TEXTE CHOISI:
◇ ◇ ◇
Et de même que l’on ne comprend rien à un écrivain – Baudelaire par exemple, dont « le berceau s’adossait à la bibliothèque » – si l’on néglige ses maîtres, de même passe-t-on à côté du vrai Michel Debré si l’on ignore par qui lui vint l’envie d’écrire.

Lui qui, par modestie, regrettait d’avoir été un élève « médiocre » en latin (qu’il lisait tout de même dans le texte), rencontra à Parnay le ban et l’arrière-ban des humanités classiques. Celles dont s’étaient nourris, avant lui, les « sages » de la République qu’il assimilerait à son tour : Ferry bien sûr, mais aussi Gambetta et Victor Duruy, Michelet ou Benjamin Constant. Cette dilection, bien passée de mode, pour les Anciens, Michel Debré la cultivera jusqu’au bout, glanant chez les marchands de livres, entre un recueil d’Eluard ou le catalogue introuvable d’une exposition de Max Ernst, telle édition ancienne du De viris illustribus ou de l’Epitome historiae graeciae.

Cinquante ans après, il écrira dans ses Mémoires : « L’ampleur des programmes (actuels), due à l’attrait de matières neuves qu’il est justifié d’apprendre […] ont écarté la connaissance du monde antique qui est mort chez nous une nouvelle fois… Même au siècle de l’électronique, de l’informatique et de la génétique, la familiarité avec les grands auteurs grecs et romains donnerait à l’homme public une base sérieuse pour sa pensée et son action… ».
◇ ◇ ◇
CONSIGNE 1:
Traduisez en anglais cette phrase de l'extrait sur Michel Debré : « Cette dilection, bien passée de mode, pour les Anciens, Michel Debré la cultivera jusqu'au bout, glanant chez les marchands de livres, entre un recueil d'Eluard ou le catalogue introuvable d'une exposition de Max Ernst, telle édition ancienne du De viris illustribus ou de l'Epitome historiae graeciae. »
CONSIGNE 2:
Reprenez l'extrait sur Michel Debré après sa dernière phrase et poursuivez-le.

Entrées de la collection:
◇ ◇ ◇
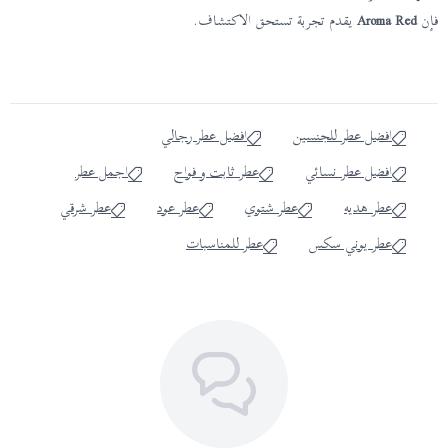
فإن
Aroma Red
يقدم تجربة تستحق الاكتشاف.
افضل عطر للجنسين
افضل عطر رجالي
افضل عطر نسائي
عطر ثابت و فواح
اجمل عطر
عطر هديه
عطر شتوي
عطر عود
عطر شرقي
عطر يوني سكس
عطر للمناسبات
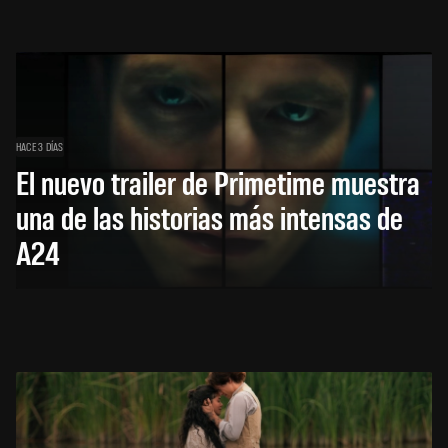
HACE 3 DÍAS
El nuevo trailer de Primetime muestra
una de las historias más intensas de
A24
◇ ◇ ◇
VOTRE RÉPONSE 1:
This fondness for the Ancients, long since gone out of fashion, Michel Debré would cultivate to the very end, gleaning from booksellers, between a collection by Eluard or the unobtainable catalog of a Max Ernst exhibition, some old edition of De viris illustribus or of the Epitome historiae graeciae.

VOTRE RÉPONSE 2:
Outre les lignes qu’il consacre à Montaigne, à Saint-Simon, à Chateaubriand – « les incomparables » – , et à Stendhal, « le maître de toute écriture », il faut lire la description de sa première visite à Rome, à dix-sept ans, pour comprendre la fascination exercée par les anciennes vertus républicaines sur Michel Debré.

La première fois qu’il pénètre sur le Forum qui n’avait pas changé « depuis les promenades de Chateaubriand avec Pauline, ou de Stendhal allant passer une ‘matinée heureuse’ au Colisée […] un professeur d’allemand, installé sur les rostres, récitait en latin devant une vingtaine de jeunes, sans doute ses élèves, une Catilinaire de Cicéron.

Autour de moi, les colonnes redressées du temple de Castor et Pollux, les bâtiments relevés et brillant de marbre du temple des vestales, et les pavés dégagés autour du tombeau de Romulus, reconstituaient le décor des grands jours de la République romaine… Ruinée et maudite après deux mille ans d’orages, cette civilisation demeure une des bases de notre vie… ».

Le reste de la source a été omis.